"But Richard will always exalt his wife."
"Yes. He will exalt everything that is his—simply because he possesses self-respect himself, raised to the n-th power. You will be the best-dressed, the best-housed, the best-established woman in your set. And that set will be wherever he chooses to place you. If he rises politically you will have a brilliant course marked out before you; if he does not you will still have a life of luxury, leading the smart set in Charlotteville."
"Don't," I begged, for she had spoken half in earnest about the life in Charlotteville. "You know how I hate just plain society—the kind that Mrs. Chalmers and Evelyn love. It would be the extinction of me. Above everything else on earth I love freedom. But I also love the 'paths of glory.'"
"And, don't you see, dear child, that if you tread these paths with a man as much older than yourself as Richard Chalmers is, and especially a man whose disposition tends toward tyranny, that you will march to the music that he directs?"
"Well, if it's the music of his voice I shall bow my head and face the east whenever I hear it."
"Don't think that I am a croaker, but I am a married woman and older than you," she kept on, ignoring the extravagance of my last sentence, "and I may be able to give you some advice that will help you. You are a girl of an intense nature, very candid, very kind-hearted, but alas, very impractical. Having been reared as you were you are naturally self-centered and visionary, with a capacity for development, but as yet you have not reached any very high degree of serenity or strength, in spite of all the pencil-marks you put in your little volume of Marcus Aurelius. You have never had to practise sacrifice, patience, endurance—any of the virtues which make a woman, and without which life is a vain thing."

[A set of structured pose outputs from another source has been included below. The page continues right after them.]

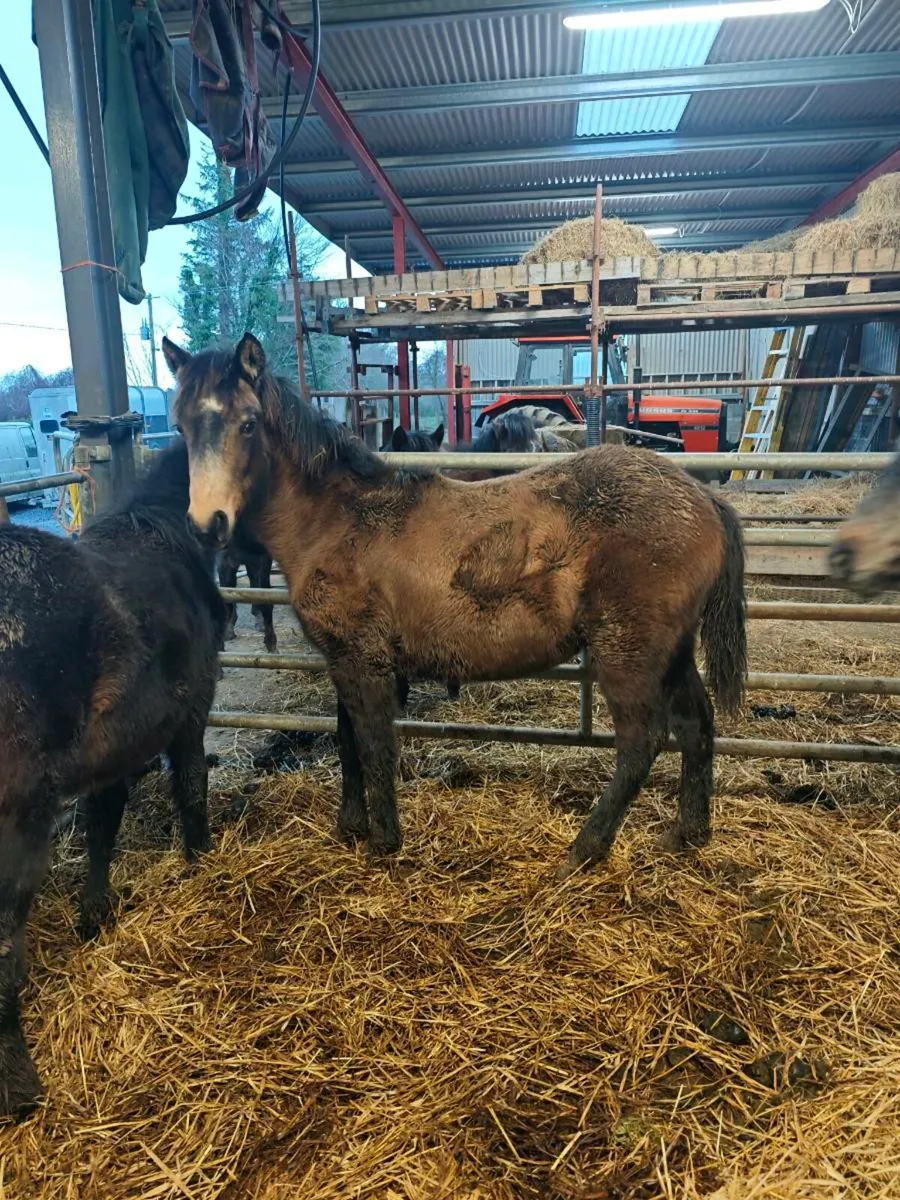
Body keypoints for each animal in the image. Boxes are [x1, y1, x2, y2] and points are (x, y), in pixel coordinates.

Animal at [0, 441, 226, 1116]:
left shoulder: (112, 751)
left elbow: (103, 824)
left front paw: (94, 915)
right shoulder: (188, 717)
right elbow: (191, 791)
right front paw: (202, 863)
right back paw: (20, 1086)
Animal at [165, 332, 747, 879]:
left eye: (247, 424)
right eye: (181, 426)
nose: (207, 524)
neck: (339, 520)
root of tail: (704, 498)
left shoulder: (365, 661)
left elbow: (374, 744)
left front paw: (382, 842)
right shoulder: (342, 659)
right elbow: (347, 738)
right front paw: (350, 828)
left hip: (630, 653)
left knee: (641, 742)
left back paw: (584, 850)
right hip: (670, 651)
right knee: (697, 724)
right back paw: (685, 834)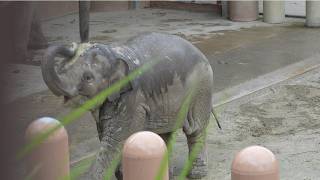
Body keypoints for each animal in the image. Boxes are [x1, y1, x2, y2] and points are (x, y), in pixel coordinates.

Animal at [40, 32, 215, 179]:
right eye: (62, 67)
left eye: (88, 77)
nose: (72, 46)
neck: (114, 53)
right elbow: (106, 136)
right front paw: (122, 174)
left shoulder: (131, 99)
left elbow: (114, 139)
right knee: (165, 133)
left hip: (201, 89)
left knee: (195, 129)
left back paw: (197, 174)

"All those things will come with—marriage," I said.
"With marriage where the man recognizes an equal partnership," she amended.
"Cousin Eunice, you have no idea of what Richard thinks of me," I explained, feeling very grave myself by this time, but wishing to set her right in regard to my standing with my lover. "Of course all of you still think of me as being ridiculously young and irresponsible, somehow, just because I have never, as you say, been put to any test. But Richard knows that I am a woman, capable of knowing my own mind—and he adores me—just as I do him."
"Dear," our voices had sunk low, and she came over and laid her hand upon my arm, "an adoring husband is a delightful thing—between the pages of a book. But you will need a man who loves and trusts you."